◆ Tasks to carry out ◆
[A] Condense the paragraph beginning "Cosson's joke refers to" in the theater excerpt below into a short bulleted list that keeps its main facts.
[B] Answer these questions using the theater excerpt below, one answer per line, marked the same way.
(i) In what year did the show begin its life?
(ii) Where was Cosson when he spoke about the show's origins?
(iii) What event deepened and complicated the show's theme?
[C] Extend the excerpt about the lost-and-found theater show below by a paragraph or two, starting after its final sentence.

In fact there are no cars, fish or sales staff onstage in this beguiling anthology show on the theme of missing things. The show, an unclassifiable hybrid of docu-theatre and musical revue, began its life in 2001 as the second creation of the relatively newly formed troupe of twenty- and thirtysomethings, which has since gone on to rack up a number of raves, grants and commissions.

Cosson's joke refers to the identical gray suits and ties worn by the cast of three men and three women, and to the watery-blue design of the stage and lighting. While it's true that the "lost" continent of Atlantis serves as a metaphorical reference point throughout, most of the show deals bemusedly with such misplaced items as cell phones, shoes, dolls and, in a few macabre moments, dead bodies. At one point a monologue about a lost purse is reprised as a passionate Spanish corrida by resident composer Michael Friedman, who contributes the show's eclectic and lively musical score.

"The show came about through a series of conversations with the company, just throwing ideas around," Cosson said recently from Utah's Sundance Theatre Lab, where he was working on the Civilians' next project, a piece about conservative Christian communities of the American Southwest. "As a company, we're dedicated to creating original theatre through some kind of investigatory process. We're always looking at: How can we make a show? Eventually we decided we want to make a show that came out of interviews and conversations with people that we could do in New York."

The theme of lost and found objects soon became the organizing principle. The attacks of 9/11 inevitably deepened and complicated the theme.

"It wasn't just because of 9/11, but that certainly was part of it," Cosson recalled. "This was a city that experienced this great loss, and it just seemed in that particular time and place that this was a way to talk to people about what was happening.

◆ Source excerpt ◆
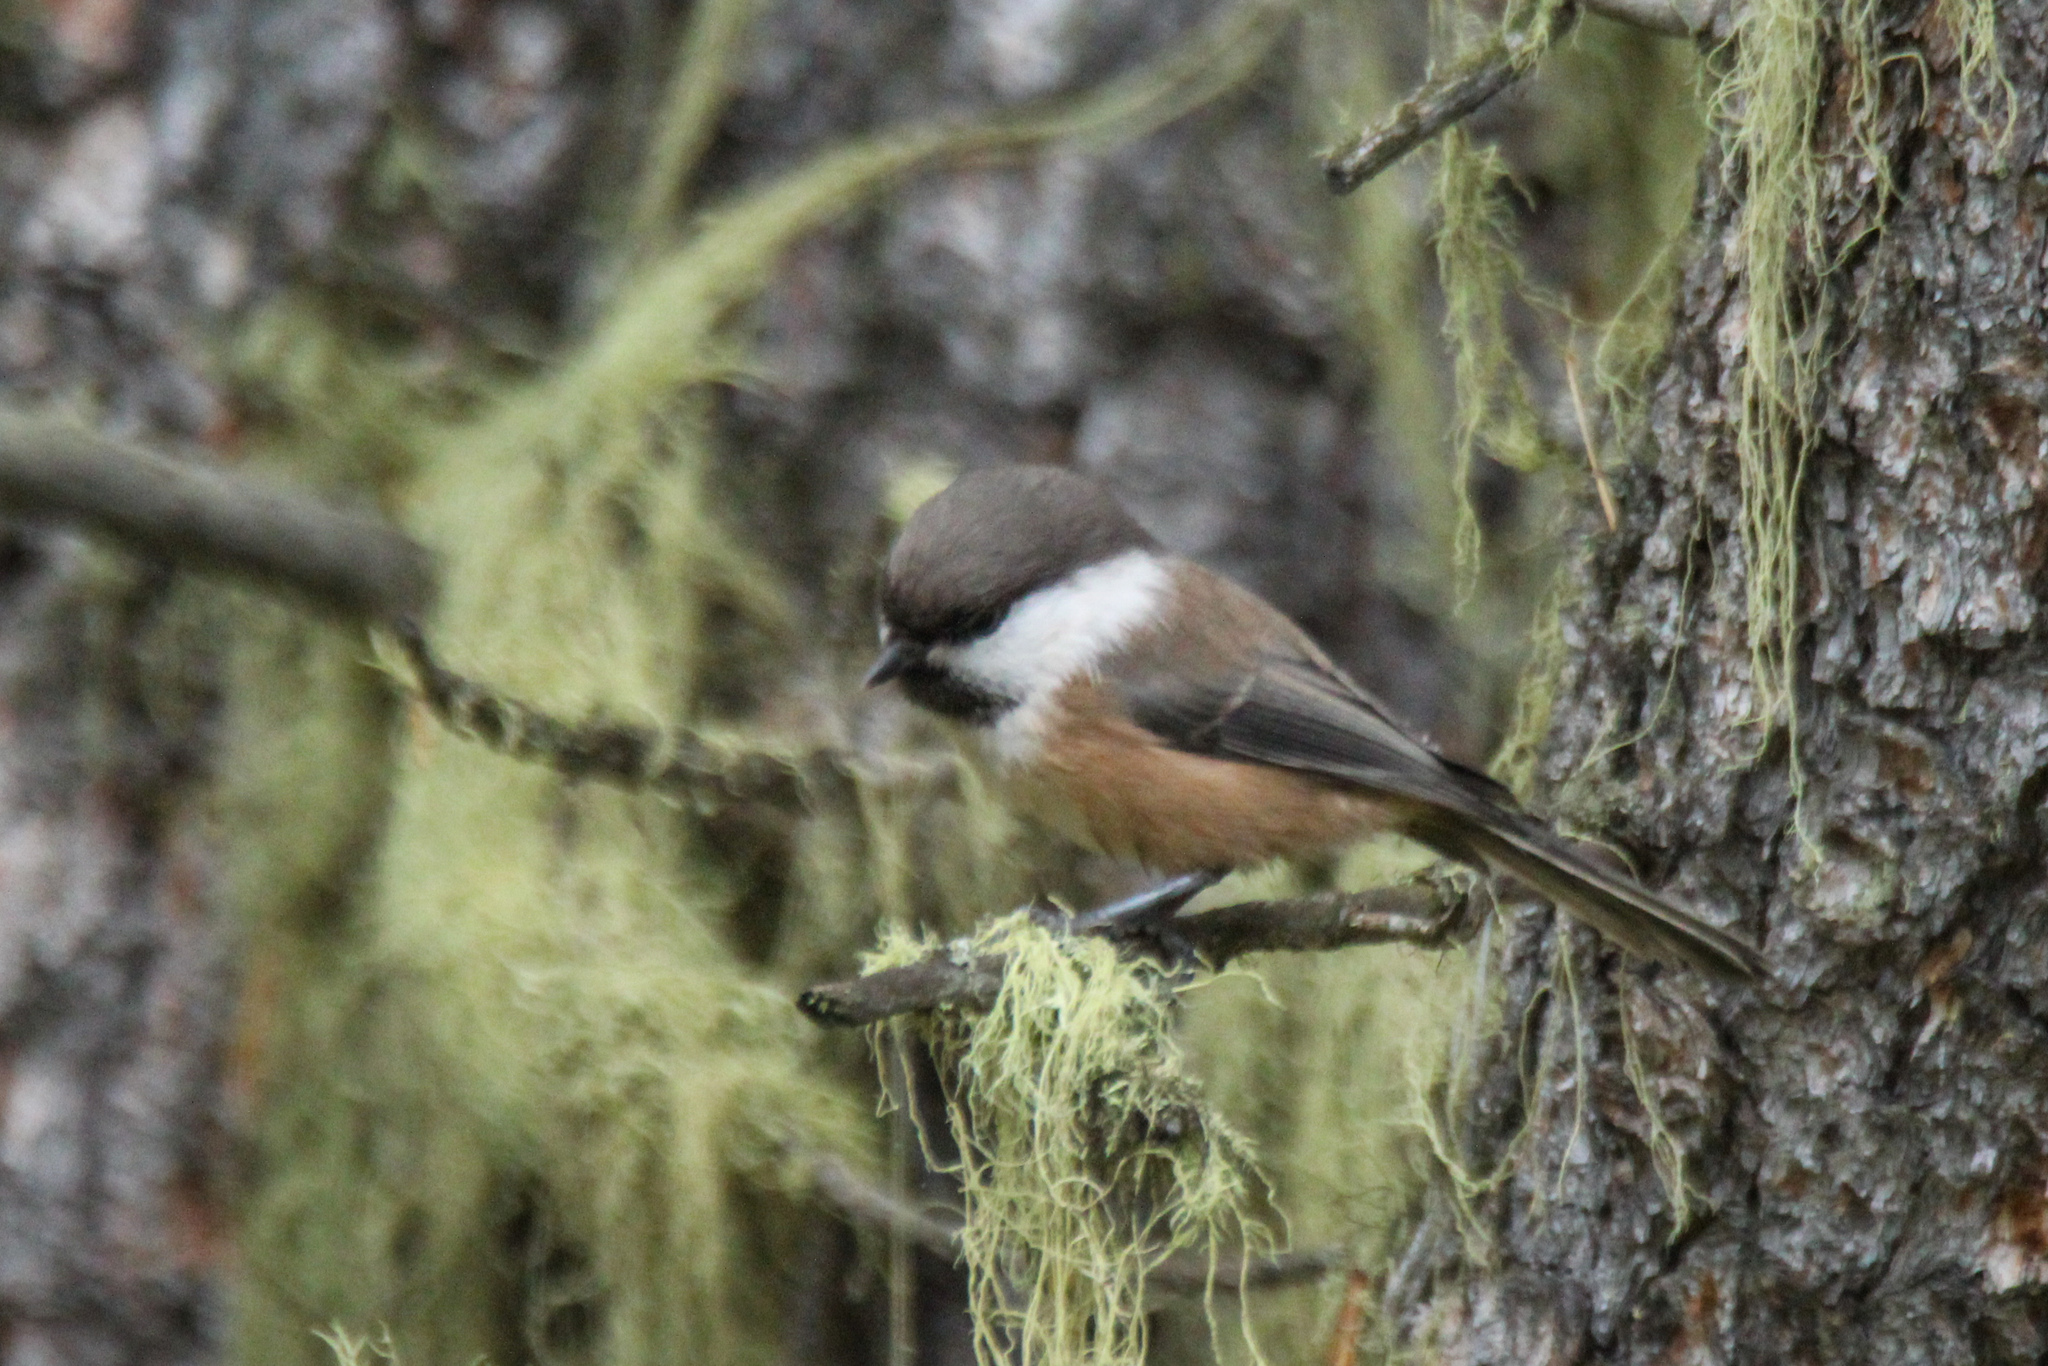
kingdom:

◆ Answers ◆
[A]
- The joke refers to the cast's identical gray suits and ties and to the watery-blue stage and lighting design.
- The cast has three men and three women.
- The "lost" continent of Atlantis is a metaphorical reference point throughout.
- Most of the show deals bemusedly with misplaced items such as cell phones, shoes, dolls and, in a few macabre moments, dead bodies.
- A monologue about a lost purse is reprised as a passionate Spanish corrida.
- Resident composer Michael Friedman wrote the show's eclectic, lively score.

[B]
(i) 2001
(ii) Utah's Sundance Theatre Lab
(iii) The attacks of 9/11

[C]
"Every Civilians project is an attempt to do exactly that--to go into the present and look at whatever's at the surface of our culture right now. A lot of times it's just a hunch, but because we're a company batting ideas around, if a hunch gains traction among several people, it's worth pursuing further."

The troupe's first project, Canard Canard Goose ("A very strange little play that we're quite fond of, actually," Cosson said) began with real-life rumors that a movie company had mistreated some geese in the Adirondacks, and ended up "morphed into a Rashomon-type piece, then into a book musical," said Cosson with a laugh, as if he's as pleasantly startled by the strange, serendipitous workings of his troupe as anyone.

Gone Missing followed with a full production in 2003 at the now-defunct Belt Theatre, which led to a run at London's Gate Theatre and tours all over the U.S; the triumphant revival at Barrow Street has been a long time coming. In the interim Cosson and the Civilians created (I Am) Nobody's Lunch, about the politics of information, and have begun work on This Beautiful City, an in-depth look at Colorado Springs. The Civilians were hunkered down last year in this unofficial capital of the Christian Right, doing their usual interviews and research, when a moment of unplanned drama unfolded around them: One of the town's most prominent preachers, Ted Haggard, revealed that he'd purchased drugs from a male prostitute.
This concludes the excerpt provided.